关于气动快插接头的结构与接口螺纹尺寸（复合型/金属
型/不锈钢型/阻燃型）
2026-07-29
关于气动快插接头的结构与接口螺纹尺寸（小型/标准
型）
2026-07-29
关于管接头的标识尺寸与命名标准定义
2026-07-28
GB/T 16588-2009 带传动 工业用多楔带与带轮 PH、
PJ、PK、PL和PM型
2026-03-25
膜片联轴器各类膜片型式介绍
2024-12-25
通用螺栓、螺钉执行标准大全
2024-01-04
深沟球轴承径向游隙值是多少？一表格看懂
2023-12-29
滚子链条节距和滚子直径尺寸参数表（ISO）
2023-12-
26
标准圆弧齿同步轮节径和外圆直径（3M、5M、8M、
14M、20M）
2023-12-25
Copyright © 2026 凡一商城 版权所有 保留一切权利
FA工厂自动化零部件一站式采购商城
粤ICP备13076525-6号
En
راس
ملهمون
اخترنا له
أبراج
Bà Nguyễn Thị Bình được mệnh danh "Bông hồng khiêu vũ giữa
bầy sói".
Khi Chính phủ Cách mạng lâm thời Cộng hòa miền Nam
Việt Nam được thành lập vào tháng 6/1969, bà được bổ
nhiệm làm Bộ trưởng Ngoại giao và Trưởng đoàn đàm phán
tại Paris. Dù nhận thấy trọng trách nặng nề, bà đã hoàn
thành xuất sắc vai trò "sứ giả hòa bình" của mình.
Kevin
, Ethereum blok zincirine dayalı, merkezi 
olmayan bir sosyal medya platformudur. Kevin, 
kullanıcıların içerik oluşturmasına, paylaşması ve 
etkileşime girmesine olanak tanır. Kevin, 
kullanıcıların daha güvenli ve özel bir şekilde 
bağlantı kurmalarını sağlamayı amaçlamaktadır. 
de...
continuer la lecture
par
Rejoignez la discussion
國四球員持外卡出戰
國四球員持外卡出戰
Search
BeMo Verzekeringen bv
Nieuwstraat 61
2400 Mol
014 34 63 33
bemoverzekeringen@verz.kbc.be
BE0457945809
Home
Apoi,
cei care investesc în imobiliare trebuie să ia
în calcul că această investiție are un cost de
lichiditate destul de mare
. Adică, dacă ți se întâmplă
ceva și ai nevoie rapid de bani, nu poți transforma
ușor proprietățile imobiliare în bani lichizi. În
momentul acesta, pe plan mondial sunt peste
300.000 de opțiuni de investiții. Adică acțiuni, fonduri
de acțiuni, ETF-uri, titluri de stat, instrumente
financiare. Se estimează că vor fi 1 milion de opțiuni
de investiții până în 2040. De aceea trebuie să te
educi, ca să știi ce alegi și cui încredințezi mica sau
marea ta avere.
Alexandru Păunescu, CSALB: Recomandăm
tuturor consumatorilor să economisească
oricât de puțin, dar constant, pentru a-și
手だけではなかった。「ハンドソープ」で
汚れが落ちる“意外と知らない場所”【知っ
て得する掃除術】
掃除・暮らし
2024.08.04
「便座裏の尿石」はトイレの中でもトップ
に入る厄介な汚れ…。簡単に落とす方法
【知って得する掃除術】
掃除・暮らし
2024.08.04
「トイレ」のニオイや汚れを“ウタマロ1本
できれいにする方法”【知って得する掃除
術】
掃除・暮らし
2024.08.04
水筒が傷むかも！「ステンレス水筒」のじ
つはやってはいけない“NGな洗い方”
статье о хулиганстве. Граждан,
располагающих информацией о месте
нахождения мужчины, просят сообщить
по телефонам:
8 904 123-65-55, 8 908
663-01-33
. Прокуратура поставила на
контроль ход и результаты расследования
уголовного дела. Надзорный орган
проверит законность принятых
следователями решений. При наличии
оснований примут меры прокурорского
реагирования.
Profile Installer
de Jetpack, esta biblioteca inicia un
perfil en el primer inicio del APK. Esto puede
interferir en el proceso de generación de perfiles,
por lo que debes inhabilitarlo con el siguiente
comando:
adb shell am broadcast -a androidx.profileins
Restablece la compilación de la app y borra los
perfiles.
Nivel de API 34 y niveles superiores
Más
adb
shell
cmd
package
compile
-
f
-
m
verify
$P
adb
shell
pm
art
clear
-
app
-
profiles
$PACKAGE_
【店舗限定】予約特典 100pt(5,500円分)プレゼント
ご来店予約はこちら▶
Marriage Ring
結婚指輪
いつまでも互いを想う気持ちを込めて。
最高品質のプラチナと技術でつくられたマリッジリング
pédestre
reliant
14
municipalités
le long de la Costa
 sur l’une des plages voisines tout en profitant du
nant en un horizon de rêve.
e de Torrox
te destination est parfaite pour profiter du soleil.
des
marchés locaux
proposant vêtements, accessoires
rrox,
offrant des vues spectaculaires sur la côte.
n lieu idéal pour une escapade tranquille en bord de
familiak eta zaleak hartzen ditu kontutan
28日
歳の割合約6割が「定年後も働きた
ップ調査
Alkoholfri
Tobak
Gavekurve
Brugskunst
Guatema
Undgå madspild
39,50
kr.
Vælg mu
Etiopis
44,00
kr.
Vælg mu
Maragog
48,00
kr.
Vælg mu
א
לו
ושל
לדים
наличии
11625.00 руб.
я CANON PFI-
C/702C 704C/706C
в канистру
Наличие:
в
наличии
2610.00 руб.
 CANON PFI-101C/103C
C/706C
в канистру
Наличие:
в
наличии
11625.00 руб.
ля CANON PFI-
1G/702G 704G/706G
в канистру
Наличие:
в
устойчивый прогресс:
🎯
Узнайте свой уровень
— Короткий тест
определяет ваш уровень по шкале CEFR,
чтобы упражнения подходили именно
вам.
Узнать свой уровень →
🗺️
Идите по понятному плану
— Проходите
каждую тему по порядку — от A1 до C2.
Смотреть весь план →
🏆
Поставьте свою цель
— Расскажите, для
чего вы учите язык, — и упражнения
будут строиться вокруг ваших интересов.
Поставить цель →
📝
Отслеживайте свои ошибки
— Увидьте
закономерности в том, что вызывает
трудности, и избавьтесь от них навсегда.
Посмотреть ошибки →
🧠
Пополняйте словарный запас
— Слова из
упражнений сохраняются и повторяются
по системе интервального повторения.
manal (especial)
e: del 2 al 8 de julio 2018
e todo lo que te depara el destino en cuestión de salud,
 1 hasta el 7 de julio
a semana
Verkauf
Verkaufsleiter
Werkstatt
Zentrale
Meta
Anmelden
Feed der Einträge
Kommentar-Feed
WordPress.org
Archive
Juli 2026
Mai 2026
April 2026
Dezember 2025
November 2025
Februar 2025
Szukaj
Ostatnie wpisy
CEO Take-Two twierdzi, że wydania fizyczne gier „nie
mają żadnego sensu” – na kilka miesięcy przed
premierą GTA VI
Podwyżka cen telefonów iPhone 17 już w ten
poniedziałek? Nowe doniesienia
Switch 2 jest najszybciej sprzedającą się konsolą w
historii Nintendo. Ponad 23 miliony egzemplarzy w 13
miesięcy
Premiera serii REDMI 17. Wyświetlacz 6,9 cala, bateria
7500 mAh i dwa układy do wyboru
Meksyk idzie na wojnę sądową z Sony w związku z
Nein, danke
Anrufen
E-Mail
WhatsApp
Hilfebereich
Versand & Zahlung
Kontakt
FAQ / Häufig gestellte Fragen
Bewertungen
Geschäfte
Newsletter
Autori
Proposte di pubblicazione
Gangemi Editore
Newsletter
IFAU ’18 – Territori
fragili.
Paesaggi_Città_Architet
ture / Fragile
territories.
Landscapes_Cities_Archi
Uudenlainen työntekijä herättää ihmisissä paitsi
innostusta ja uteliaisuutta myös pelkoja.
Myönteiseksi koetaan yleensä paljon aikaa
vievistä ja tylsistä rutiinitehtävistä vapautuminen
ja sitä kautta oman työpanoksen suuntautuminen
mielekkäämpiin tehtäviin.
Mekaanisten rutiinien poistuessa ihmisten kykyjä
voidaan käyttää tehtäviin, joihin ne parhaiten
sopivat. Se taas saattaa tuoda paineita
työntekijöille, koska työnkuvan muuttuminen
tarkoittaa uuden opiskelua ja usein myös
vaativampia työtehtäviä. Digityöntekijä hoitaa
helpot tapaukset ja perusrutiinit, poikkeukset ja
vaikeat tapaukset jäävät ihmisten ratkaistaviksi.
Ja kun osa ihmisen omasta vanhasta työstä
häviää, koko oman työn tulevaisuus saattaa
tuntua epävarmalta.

_ _ _ _ _ _ _

*Problem description*.
Among the entries above, the lines between the ones containing "ți se întâmplă" and "tuturor consumatorilor să economisească", inclusive, are to be transcribed exactly. No other line is to be given.

*Output for this exercise*.
. Adică, dacă ți se întâmplă
ceva și ai nevoie rapid de bani, nu poți transforma
ușor proprietățile imobiliare în bani lichizi. În
momentul acesta, pe plan mondial sunt peste
300.000 de opțiuni de investiții. Adică acțiuni, fonduri
de acțiuni, ETF-uri, titluri de stat, instrumente
financiare. Se estimează că vor fi 1 milion de opțiuni
de investiții până în 2040. De aceea trebuie să te
educi, ca să știi ce alegi și cui încredințezi mica sau
marea ta avere.
Alexandru Păunescu, CSALB: Recomandăm
tuturor consumatorilor să economisească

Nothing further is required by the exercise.